Jessica Karuhanga’s Carefree, Fine and Mellow (2016) is a performance work that considers the force of language in shaping our understandings of the world. The term “carefree” draws from a hashtag that is simultaneously embraced and revoked, while “fine and mellow” riffs off a lamentation. Karuhanga will enact a series of movements in response and re-action to an assemblage of public videos found on various social media platforms archived through the hashtags #carefreeblackgirl and #carefreeblackboy.

 

Fraser McCallum's "Come Live with Us," still from video, 2016.
Fraser McCallum’s “Come Live with Us,” still from video, 2016.

Following this, in partnership with Mercer Union, TSV will also be presenting a screening of video works. Mercer Union will be showcasing recent works by artists Bridget Moser and Jon Sasaki. More information can be found here. Trinity Square Video will reflect on the history of Bloor Street, presenting historical and contemporary interpretations of Rochdale College, Toronto’s infamous experiment in alternative education and communal living, which opened in 1968 and closed seven short years later.

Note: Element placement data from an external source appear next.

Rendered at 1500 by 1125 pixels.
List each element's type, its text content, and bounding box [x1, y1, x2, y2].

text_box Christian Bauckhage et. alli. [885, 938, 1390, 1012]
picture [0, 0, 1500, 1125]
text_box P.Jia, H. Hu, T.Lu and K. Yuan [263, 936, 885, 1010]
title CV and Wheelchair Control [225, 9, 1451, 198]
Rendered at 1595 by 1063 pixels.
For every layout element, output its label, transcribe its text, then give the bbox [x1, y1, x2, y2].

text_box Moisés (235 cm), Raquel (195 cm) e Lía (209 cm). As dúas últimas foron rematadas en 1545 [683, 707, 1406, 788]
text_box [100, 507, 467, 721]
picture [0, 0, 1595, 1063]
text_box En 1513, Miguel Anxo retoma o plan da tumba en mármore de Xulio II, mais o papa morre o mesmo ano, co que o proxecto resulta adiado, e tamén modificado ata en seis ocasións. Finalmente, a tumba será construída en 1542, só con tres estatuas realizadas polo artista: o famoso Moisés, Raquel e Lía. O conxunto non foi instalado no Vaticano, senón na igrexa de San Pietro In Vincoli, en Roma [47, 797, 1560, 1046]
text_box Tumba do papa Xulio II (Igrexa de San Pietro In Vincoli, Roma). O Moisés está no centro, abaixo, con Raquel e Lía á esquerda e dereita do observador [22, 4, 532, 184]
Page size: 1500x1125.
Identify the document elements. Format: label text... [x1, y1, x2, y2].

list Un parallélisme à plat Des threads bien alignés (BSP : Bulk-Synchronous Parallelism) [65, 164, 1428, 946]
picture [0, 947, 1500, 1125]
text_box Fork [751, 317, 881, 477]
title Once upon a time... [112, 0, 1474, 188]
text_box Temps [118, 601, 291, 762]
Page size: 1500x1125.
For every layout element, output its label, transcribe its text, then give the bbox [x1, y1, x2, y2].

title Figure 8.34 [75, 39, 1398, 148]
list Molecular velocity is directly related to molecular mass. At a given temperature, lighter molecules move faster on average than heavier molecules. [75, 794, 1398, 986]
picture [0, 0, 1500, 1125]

Raphael Bendahan’s Rochdale College 1970 (1970) is a portrait of Bloor Street’s Rochdale from deep within it. Bendahan paints the College as an experiment with new ideas and ways of living that simultaneously confront conventional pressures to live within an old, dead civilization and its structures. The results, perhaps inevitably, are steeped in confusion and angered disillusionment. Bendahan’s film proposes that the new ideas and ways of Rochdale, which were not allowed time to evolve and produce positive results, were smothered for the sake of convenience and convention.

Fraser McCallum’s Come Live With Us (2016) exhumes and critically examines this history. Made up of site visits to the former College site, meetings with residents and artworks responding to Rochdale’s visual culture, this video considers the conditions of possibility that first allowed the College to be formed, as well as its place in Toronto history. Come Live With Us reflects on Rochdale’s archive from a positioning that is emphatically within the contemporary university. Forming a dialogue between past and present, university and free college, McCallum uses technological reproduction as a means of reanimating the forms of life tried out at Rochdale College.

Between the two videos, a portrait emerges of some of Bloor Street’s lurid history, asking questions about what the passage of time erases or, conversely, makes visible.

Thanks to Maximilian Suillerot for his assistance in programming this screening, and to Pleasure Dome and Art Metropole for their structural support.

Further information about JOUEZ @ BIG On Bloor Festival of Arts and Culture programming can be found here.

BIOGRAPHIES

Jessica Karuhanga is a Toronto-based artist working in drawing, video and performance. She holds BFA from Western University and a MFA from University of Victoria. Her visual art has been presented at various centres internationally including Goldsmiths, The Royal Conservatory, Deluge Contemporary Art, Whippersnapper Gallery, OCAD University, Videofag, Nia Centre for the Arts and The Drake Hotel. Karuhanga was featured in FADO Performance Art Centre’s 2014 Emerging Artist Series. She has lectured for The Power Plant, Art Gallery of Ontario, Royal Ontario Museum as well as New York University’s Black Portraitures Conference Series.

Raphael Bendahan‘s films and videos have been shown nationally and internationally in various venues. He has taught photography, film and video production at The Okalakatiget Society in Nain, Labrador, the Fine Arts program of Concordia University and the Saidye Bronfman Centre in Montreal. Currently he divides his time between Toronto and Montreal.

Fraser McCallum is an interdisciplinary artist based in Toronto. He holds a Master of Visual Studies from the University of Toronto (2016), was a recent participant in the Demos: Life in Common residency at the Banff Centre (2015), and a research fellow for the Curatorial Incubator program at Vtape (2013).

Mercer Union, A Centre for Contemporary Art is an artist-run centre dedicated to the advancement of contemporary art. We provide a forum for the production and exhibition of Canadian and international contemporary art and related cultural practices. We pursue our primary concerns through critical activities that include exhibitions, lectures, screenings, performances, publications, events and special projects.